A typical full-service hotel earns about 65% of total revenue from rooms and 35% from ancillary streams, according to HotStats (2024), with the highest-ROI categories including F&B, spa and wellness, early check-in & late check-out, parking & transfers, and retail & recreation.
The discussion emphasized a strategic move from RevPAR (revenue per available room) to RevPAG (revenue per available guest), highlighting a new focus on holistic guest monetization rather than unit efficiency. HSMAI encourages hotels to shift from rate-centric to guest-centric revenue models.
As one participant noted, “What we measure defines what we see.” By tracking total guest value instead of departmental outputs, revenue leaders can align teams around total profit rather than room-only performance.
Personalisation as a Revenue Strategy
Participants agreed that personalization has evolved beyond a marketing concept and that it is now a revenue strategy. The challenge, however, lies in execution. Aging and fragmented tech stacks, mixed guest profiles, siloed systems, and the absence of a unified identifier continue to impede progress toward true personalization.
The Agilysys presentation described the “hospitality holy grail,” a unified guest profile that connects data across booking engines, F&B, spa, and operations. Only one in four hotels currently measures ancillary conversion or revenue per guest across the full journey. As guests increasingly expect real-time access to experiences, the opportunity is clear: deliver personalization at scale by connecting every revenue stream.
“Revenue leaders acknowledge that 20–40% of guest-spend potential goes untracked due to siloed systems.”— HSMAI Ancillary Revenue Playbook, 2025
Distribution in a Fragmented Marketplace
A dynamic discussion unfolded around channel and distribution strategy. Leaders debated whether hotels are truly optimizing channels or merely “managing noise.” Approaches ranged from closing out premium categories during high-demand periods to driving direct bookings through brand.com. Others advocated maintaining visibility across OTAs via dynamic pricing, rather than static rate closures.
A recurring theme was the need to shift internal KPIs from volume of partners to profit per partner, and to bring transparency to owners on the rationale behind revenue strategies.

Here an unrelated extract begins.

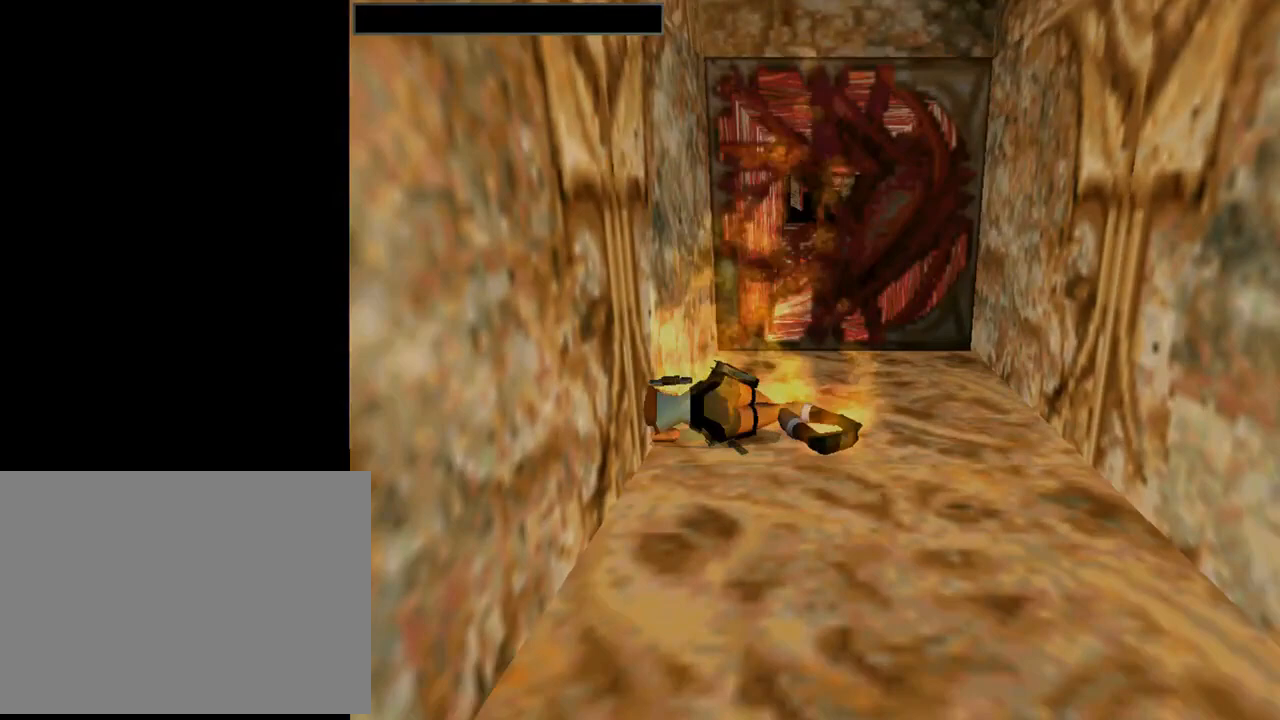
{"buttons": [], "left_stick": "center", "events": []}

As one participant summarized, “We need to talk about commercial success for the whole property, not just channel share.”

The AI Acceleration: 12 Months of Change
In the second keynote, FLYR Hospitality presented “12 Months of Change – 12 Months Ahead,” positioning AI as the tipping point for the next era of revenue management.
Over the past year, AI adoption among major hotel groups has doubled, with forecast updates moving from daily to hourly and AI-driven pricing gaining broad acceptance. Leading operators now allow AI systems to act autonomously for low-risk decisions, marking a shift from experimentation to operational deployment.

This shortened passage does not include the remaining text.